- _TASK_: Copy out each line below containing "with".

- _DATA SHOWN_:
════════════════
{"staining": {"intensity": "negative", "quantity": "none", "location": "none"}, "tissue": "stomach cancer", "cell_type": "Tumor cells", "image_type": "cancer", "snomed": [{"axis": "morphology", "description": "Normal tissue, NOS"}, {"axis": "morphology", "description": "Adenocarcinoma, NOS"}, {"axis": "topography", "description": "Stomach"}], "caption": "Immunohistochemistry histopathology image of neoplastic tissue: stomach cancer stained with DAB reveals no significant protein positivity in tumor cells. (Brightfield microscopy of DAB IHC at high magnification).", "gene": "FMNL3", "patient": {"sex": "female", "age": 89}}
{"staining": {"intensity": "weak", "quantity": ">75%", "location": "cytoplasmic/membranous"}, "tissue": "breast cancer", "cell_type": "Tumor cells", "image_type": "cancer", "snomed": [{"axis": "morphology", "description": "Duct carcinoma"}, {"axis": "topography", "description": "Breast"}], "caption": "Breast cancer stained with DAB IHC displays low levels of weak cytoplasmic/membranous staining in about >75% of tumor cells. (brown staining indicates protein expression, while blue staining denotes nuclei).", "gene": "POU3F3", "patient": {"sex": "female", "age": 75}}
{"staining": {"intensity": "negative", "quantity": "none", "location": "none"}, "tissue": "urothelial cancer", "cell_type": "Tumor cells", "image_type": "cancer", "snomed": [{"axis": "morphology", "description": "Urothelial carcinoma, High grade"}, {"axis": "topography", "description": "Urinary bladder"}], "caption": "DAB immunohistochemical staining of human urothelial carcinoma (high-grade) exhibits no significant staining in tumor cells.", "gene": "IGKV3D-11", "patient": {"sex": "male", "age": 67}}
════════════════
- _WRITTEN RESPONSE_:
{"staining": {"intensity": "negative", "quantity": "none", "location": "none"}, "tissue": "stomach cancer", "cell_type": "Tumor cells", "image_type": "cancer", "snomed": [{"axis": "morphology", "description": "Normal tissue, NOS"}, {"axis": "morphology", "description": "Adenocarcinoma, NOS"}, {"axis": "topography", "description": "Stomach"}], "caption": "Immunohistochemistry histopathology image of neoplastic tissue: stomach cancer stained with DAB reveals no significant protein positivity in tumor cells. (Brightfield microscopy of DAB IHC at high magnification).", "gene": "FMNL3", "patient": {"sex": "female", "age": 89}}
{"staining": {"intensity": "weak", "quantity": ">75%", "location": "cytoplasmic/membranous"}, "tissue": "breast cancer", "cell_type": "Tumor cells", "image_type": "cancer", "snomed": [{"axis": "morphology", "description": "Duct carcinoma"}, {"axis": "topography", "description": "Breast"}], "caption": "Breast cancer stained with DAB IHC displays low levels of weak cytoplasmic/membranous staining in about >75% of tumor cells. (brown staining indicates protein expression, while blue staining denotes nuclei).", "gene": "POU3F3", "patient": {"sex": "female", "age": 75}}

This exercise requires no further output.